→ EXERCISE GOAL
Transcribe the following entries word for word. End with the line where "I would like" appears.

→ Page-level text extractions
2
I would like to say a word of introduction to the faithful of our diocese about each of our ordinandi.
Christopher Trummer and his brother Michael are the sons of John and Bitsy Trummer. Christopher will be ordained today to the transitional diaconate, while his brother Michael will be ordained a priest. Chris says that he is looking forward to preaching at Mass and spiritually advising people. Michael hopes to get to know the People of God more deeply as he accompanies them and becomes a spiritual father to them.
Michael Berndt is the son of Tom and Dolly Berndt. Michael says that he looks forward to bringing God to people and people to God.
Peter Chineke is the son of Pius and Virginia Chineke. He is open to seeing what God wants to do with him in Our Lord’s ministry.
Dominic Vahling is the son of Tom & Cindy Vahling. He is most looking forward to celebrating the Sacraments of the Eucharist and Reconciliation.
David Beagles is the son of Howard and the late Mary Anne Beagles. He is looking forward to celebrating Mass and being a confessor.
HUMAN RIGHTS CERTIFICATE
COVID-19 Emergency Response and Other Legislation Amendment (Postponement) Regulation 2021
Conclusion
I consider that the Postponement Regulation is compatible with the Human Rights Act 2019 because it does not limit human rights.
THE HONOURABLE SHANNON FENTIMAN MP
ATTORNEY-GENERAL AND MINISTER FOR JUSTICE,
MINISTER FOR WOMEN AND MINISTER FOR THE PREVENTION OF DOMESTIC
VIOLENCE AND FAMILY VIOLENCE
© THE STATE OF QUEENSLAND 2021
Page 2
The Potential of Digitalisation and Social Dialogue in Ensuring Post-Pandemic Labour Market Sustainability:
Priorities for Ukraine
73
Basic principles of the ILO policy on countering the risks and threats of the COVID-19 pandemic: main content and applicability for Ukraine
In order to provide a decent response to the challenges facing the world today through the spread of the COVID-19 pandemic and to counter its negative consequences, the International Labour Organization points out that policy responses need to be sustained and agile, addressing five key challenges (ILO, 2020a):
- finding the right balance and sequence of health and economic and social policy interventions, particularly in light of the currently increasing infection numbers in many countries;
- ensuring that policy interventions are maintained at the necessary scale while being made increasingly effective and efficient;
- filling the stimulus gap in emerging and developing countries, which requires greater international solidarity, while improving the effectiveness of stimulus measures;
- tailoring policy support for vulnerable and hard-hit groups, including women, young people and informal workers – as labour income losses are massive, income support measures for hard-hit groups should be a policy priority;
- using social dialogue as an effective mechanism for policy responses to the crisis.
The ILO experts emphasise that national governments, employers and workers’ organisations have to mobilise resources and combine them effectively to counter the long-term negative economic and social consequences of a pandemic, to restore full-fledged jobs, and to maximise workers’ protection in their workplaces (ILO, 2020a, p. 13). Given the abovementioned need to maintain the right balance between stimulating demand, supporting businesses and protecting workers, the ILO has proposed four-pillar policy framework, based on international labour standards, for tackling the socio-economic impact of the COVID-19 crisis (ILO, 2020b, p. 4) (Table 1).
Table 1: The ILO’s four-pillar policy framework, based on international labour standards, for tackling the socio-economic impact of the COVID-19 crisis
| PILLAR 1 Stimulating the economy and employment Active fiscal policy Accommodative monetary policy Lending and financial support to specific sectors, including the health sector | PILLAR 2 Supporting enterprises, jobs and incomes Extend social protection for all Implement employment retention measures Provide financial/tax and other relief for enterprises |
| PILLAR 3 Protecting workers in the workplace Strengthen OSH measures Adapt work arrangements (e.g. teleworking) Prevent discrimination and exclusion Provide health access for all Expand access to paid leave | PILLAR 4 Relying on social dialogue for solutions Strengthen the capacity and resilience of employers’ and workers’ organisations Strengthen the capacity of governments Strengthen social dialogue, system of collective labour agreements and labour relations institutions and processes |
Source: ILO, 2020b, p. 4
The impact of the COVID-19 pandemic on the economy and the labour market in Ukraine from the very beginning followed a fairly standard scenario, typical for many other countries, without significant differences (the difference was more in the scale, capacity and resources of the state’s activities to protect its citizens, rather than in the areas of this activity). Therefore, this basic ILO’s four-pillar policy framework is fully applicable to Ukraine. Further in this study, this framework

→ RESPONSE AREA
2
I would like to say a word of introduction to the faithful of our diocese about each of our ordinandi.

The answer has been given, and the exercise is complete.